In search of the silverbacks – the ultimate safari
At a certain point during our big 6 month trip (back in 2010), we ended up relaxing on Zanzibar for a while. The food there was amazing – if you order it four hours in advance, that is – until Ramadan started. And after taking life slow and snorkelling for a day or ten, it was time for some action anyway. We had a full itinerary sketched out for Kenya next, but wouldn’t it be great to go rafting on the Nile in Uganda first? Rumours were that they would start building dams, resulting in all good rapids to disappear. It was a now or never kind of option. Flights were cheap, so off to Entebbe!
Our fellow rafters managed to awake this strong urge to visit the mountain gorillas. But spending 500US$ per person in a single day wasn’t exactly foreseen in our travel budget. We would come back later to visit them… Right. What happened to enjoying the moment? Discussing our options late at night, we both knew chances were slim that we would visit Uganda again any time soon. We hopped on the first local bus to Kampala the next morning, trying to get a hold of a last-minute permit*.
Many boda-boda back rides later – we had slept at the Zoo, swam in deserted crater lakes and kayaked between a thousand islands – time had finally come to meet the infamous silverback. While hiking the pristine mountain jungle for several hours, in search of these incredible, huge creatures – please do accept the stick they offer you, you’ll need it – I realised the juice was definitely worth the squeeze.
A mother gorilla passed by with her baby.
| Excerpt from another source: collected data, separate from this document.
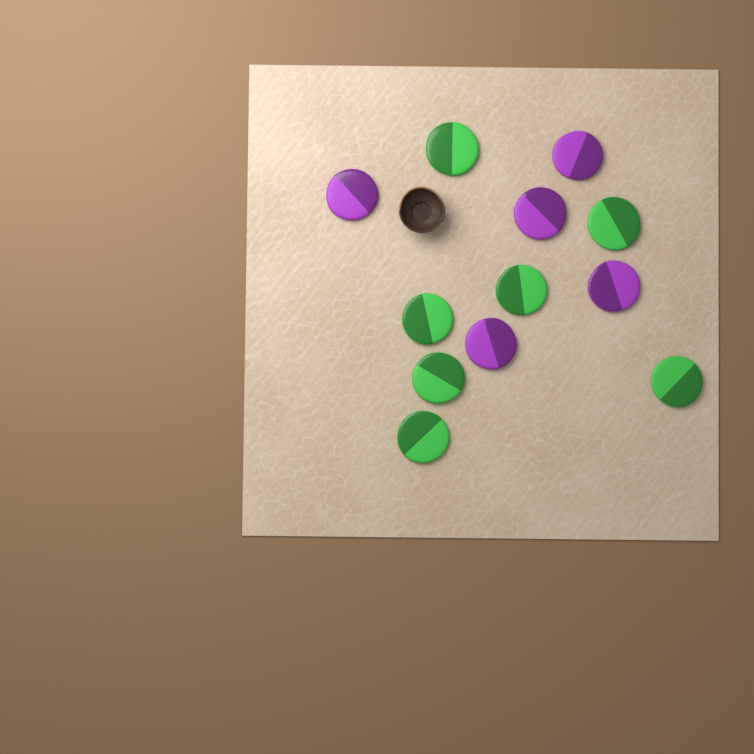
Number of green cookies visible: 7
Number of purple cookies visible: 5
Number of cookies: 12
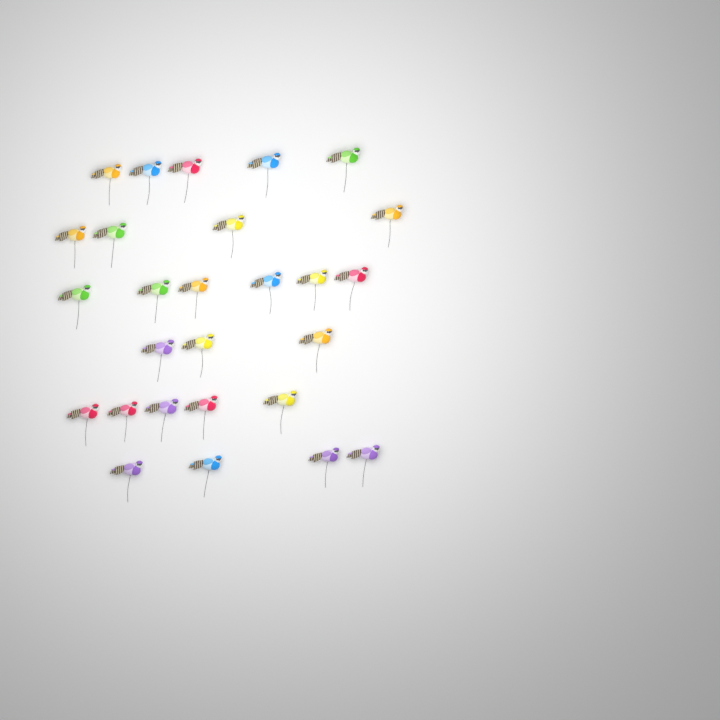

Unfortunately I just missed them. And suddenly I noticed them too, sitting around in the forest, minding their own business. You can sit with them for at least an hour. Although shy by nature, they let us into their world as if we were family. Caution, since the Californian weed farmer we met on our raft nearly got attacked while allegedly doing nothing (you have to keep a few meters distance for a reason). The gorillas seemed so peaceful, even though people still hunt them for meat and trophies. Maybe they don’t even have a clue.
Still reminiscing about our little encounter, we’d only got 48 hours left to get to Nairobi and catch our plane to Mumbai. We booked two window seats behind each other on a deluxe bus and admired the Kenyan landscapes from our windows.
* In Uganda, Gorilla tracking is done in either Bwindi Impenetrable National Park or Mgahinga Gorilla National Park. However, most of the permits sold are for Bwindi. Each day about 72 persons are allowed to visit, 8 per gorilla family. You can buy your permits at the UWA – Uganda Wildlife Authority – headquarters in Kampala (like we did), our through a tour agent. To book your gorilla permit from home, contact UWA’s reservation office by email inquiring about availability of the dates you intend to track them. Bear in mind that it’s at least a full day of travel from Kampala or Entebbe. At the time of writing, a permit should cost you about 600US$.You can also track them in Rwanda – Volcanoes National Park.